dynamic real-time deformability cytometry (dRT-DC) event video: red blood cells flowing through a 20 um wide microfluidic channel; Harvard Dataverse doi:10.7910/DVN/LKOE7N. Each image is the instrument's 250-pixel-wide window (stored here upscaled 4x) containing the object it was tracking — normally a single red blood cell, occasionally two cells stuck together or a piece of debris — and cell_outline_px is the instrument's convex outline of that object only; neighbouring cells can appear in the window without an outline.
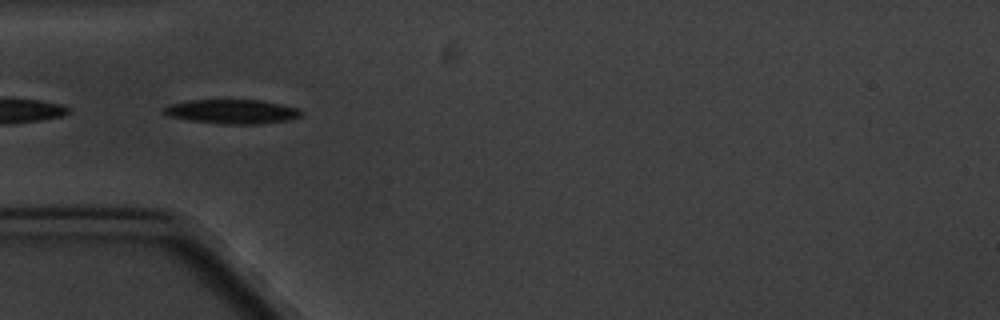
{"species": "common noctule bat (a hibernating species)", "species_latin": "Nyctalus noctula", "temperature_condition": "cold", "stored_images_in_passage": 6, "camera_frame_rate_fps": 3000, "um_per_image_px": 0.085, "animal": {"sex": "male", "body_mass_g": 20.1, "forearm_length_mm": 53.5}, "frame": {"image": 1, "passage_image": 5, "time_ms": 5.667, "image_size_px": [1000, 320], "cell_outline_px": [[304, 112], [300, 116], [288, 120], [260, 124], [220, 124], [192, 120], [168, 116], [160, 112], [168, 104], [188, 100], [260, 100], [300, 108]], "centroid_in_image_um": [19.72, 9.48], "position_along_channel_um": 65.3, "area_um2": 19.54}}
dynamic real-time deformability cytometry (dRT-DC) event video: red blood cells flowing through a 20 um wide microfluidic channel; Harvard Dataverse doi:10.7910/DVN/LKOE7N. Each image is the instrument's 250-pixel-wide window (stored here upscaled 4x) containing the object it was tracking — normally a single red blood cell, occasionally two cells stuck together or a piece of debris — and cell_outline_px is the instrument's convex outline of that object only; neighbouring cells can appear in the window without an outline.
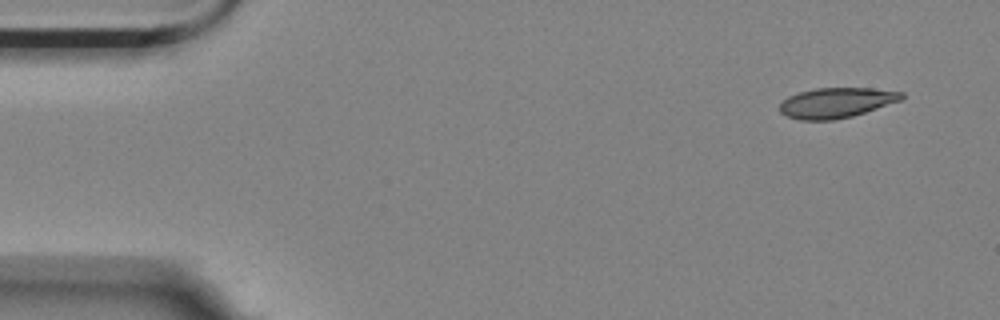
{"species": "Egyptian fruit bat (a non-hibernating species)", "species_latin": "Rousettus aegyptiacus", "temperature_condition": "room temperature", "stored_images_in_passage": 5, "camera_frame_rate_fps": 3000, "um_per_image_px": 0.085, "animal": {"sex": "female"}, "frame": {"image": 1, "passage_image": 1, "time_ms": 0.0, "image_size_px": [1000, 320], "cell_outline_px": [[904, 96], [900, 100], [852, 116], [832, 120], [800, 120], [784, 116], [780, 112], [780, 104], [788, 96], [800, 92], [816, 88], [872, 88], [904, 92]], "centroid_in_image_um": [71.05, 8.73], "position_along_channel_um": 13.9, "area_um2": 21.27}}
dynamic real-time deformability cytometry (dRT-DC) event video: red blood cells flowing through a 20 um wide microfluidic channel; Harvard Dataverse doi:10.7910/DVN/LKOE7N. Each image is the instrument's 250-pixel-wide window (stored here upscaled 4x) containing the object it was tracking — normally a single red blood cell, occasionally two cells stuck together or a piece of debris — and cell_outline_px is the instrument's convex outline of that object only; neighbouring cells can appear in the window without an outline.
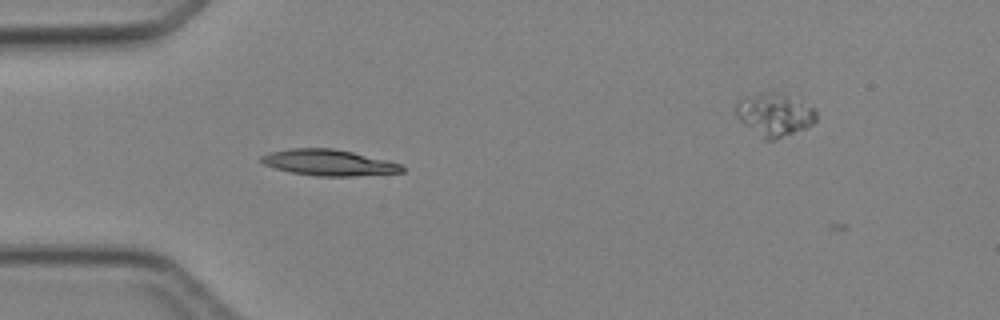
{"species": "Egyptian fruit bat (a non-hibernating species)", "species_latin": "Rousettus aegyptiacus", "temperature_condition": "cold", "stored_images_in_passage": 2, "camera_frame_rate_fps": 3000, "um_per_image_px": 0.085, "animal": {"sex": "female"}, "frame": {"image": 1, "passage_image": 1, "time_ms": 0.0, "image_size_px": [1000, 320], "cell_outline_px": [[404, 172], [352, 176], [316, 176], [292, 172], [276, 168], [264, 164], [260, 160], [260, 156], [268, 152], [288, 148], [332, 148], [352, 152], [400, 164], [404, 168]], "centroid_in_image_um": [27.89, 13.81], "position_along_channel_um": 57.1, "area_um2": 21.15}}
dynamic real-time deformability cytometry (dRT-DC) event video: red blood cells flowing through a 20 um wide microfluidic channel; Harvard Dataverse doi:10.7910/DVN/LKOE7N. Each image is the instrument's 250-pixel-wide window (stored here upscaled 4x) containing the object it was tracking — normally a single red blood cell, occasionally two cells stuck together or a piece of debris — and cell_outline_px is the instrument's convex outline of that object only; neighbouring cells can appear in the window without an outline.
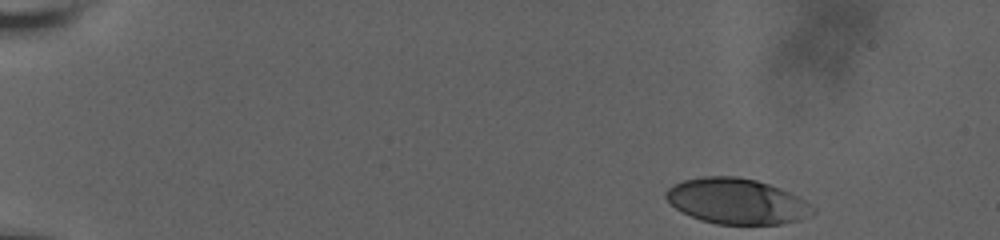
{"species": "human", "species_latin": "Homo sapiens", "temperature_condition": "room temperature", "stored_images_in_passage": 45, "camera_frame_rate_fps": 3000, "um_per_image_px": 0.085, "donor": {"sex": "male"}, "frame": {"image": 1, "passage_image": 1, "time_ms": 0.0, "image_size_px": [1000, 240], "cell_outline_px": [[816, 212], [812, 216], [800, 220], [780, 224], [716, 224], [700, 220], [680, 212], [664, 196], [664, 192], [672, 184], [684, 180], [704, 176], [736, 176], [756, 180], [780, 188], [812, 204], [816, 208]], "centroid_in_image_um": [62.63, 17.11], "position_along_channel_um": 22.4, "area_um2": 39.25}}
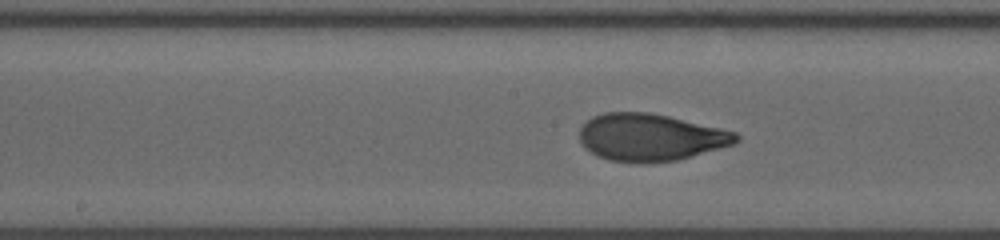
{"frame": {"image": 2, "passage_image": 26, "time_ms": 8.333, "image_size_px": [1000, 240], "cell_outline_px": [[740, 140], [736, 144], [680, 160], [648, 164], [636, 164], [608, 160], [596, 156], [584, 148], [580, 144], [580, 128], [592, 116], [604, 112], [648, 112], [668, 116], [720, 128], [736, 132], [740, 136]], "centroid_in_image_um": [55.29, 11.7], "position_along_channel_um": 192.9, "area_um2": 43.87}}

GIVEN INSTRUCTION: Quote all of the entries word for word, omitting any pictures.

SOLUTION TO THIS TASK:
dynamic real-time deformability cytometry (dRT-DC) event video: red blood cells flowing through a 20 um wide microfluidic channel; Harvard Dataverse doi:10.7910/DVN/LKOE7N. Each image is the instrument's 250-pixel-wide window (stored here upscaled 4x) containing the object it was tracking — normally a single red blood cell, occasionally two cells stuck together or a piece of debris — and cell_outline_px is the instrument's convex outline of that object only; neighbouring cells can appear in the window without an outline.
{"species": "common noctule bat (a hibernating species)", "species_latin": "Nyctalus noctula", "temperature_condition": "cold", "stored_images_in_passage": 6, "camera_frame_rate_fps": 3000, "um_per_image_px": 0.085, "animal": {"sex": "male", "body_mass_g": 20.1, "forearm_length_mm": 53.5}, "frame": {"image": 1, "passage_image": 5, "time_ms": 5.667, "image_size_px": [1000, 320], "cell_outline_px": [[304, 112], [300, 116], [288, 120], [260, 124], [220, 124], [192, 120], [168, 116], [160, 112], [168, 104], [188, 100], [260, 100], [300, 108]], "centroid_in_image_um": [19.72, 9.48], "position_along_channel_um": 65.3, "area_um2": 19.54}}
dynamic real-time deformability cytometry (dRT-DC) event video: red blood cells flowing through a 20 um wide microfluidic channel; Harvard Dataverse doi:10.7910/DVN/LKOE7N. Each image is the instrument's 250-pixel-wide window (stored here upscaled 4x) containing the object it was tracking — normally a single red blood cell, occasionally two cells stuck together or a piece of debris — and cell_outline_px is the instrument's convex outline of that object only; neighbouring cells can appear in the window without an outline.
{"species": "Egyptian fruit bat (a non-hibernating species)", "species_latin": "Rousettus aegyptiacus", "temperature_condition": "room temperature", "stored_images_in_passage": 5, "camera_frame_rate_fps": 3000, "um_per_image_px": 0.085, "animal": {"sex": "female"}, "frame": {"image": 1, "passage_image": 1, "time_ms": 0.0, "image_size_px": [1000, 320], "cell_outline_px": [[904, 96], [900, 100], [852, 116], [832, 120], [800, 120], [784, 116], [780, 112], [780, 104], [788, 96], [800, 92], [816, 88], [872, 88], [904, 92]], "centroid_in_image_um": [71.05, 8.73], "position_along_channel_um": 13.9, "area_um2": 21.27}}
dynamic real-time deformability cytometry (dRT-DC) event video: red blood cells flowing through a 20 um wide microfluidic channel; Harvard Dataverse doi:10.7910/DVN/LKOE7N. Each image is the instrument's 250-pixel-wide window (stored here upscaled 4x) containing the object it was tracking — normally a single red blood cell, occasionally two cells stuck together or a piece of debris — and cell_outline_px is the instrument's convex outline of that object only; neighbouring cells can appear in the window without an outline.
{"species": "Egyptian fruit bat (a non-hibernating species)", "species_latin": "Rousettus aegyptiacus", "temperature_condition": "cold", "stored_images_in_passage": 2, "camera_frame_rate_fps": 3000, "um_per_image_px": 0.085, "animal": {"sex": "female"}, "frame": {"image": 1, "passage_image": 1, "time_ms": 0.0, "image_size_px": [1000, 320], "cell_outline_px": [[404, 172], [352, 176], [316, 176], [292, 172], [276, 168], [264, 164], [260, 160], [260, 156], [268, 152], [288, 148], [332, 148], [352, 152], [400, 164], [404, 168]], "centroid_in_image_um": [27.89, 13.81], "position_along_channel_um": 57.1, "area_um2": 21.15}}
dynamic real-time deformability cytometry (dRT-DC) event video: red blood cells flowing through a 20 um wide microfluidic channel; Harvard Dataverse doi:10.7910/DVN/LKOE7N. Each image is the instrument's 250-pixel-wide window (stored here upscaled 4x) containing the object it was tracking — normally a single red blood cell, occasionally two cells stuck together or a piece of debris — and cell_outline_px is the instrument's convex outline of that object only; neighbouring cells can appear in the window without an outline.
{"species": "human", "species_latin": "Homo sapiens", "temperature_condition": "room temperature", "stored_images_in_passage": 45, "camera_frame_rate_fps": 3000, "um_per_image_px": 0.085, "donor": {"sex": "male"}, "frame": {"image": 1, "passage_image": 1, "time_ms": 0.0, "image_size_px": [1000, 240], "cell_outline_px": [[816, 212], [812, 216], [800, 220], [780, 224], [716, 224], [700, 220], [680, 212], [664, 196], [664, 192], [672, 184], [684, 180], [704, 176], [736, 176], [756, 180], [780, 188], [812, 204], [816, 208]], "centroid_in_image_um": [62.63, 17.11], "position_along_channel_um": 22.4, "area_um2": 39.25}}
{"frame": {"image": 2, "passage_image": 26, "time_ms": 8.333, "image_size_px": [1000, 240], "cell_outline_px": [[740, 140], [736, 144], [680, 160], [648, 164], [636, 164], [608, 160], [596, 156], [584, 148], [580, 144], [580, 128], [592, 116], [604, 112], [648, 112], [668, 116], [720, 128], [736, 132], [740, 136]], "centroid_in_image_um": [55.29, 11.7], "position_along_channel_um": 192.9, "area_um2": 43.87}}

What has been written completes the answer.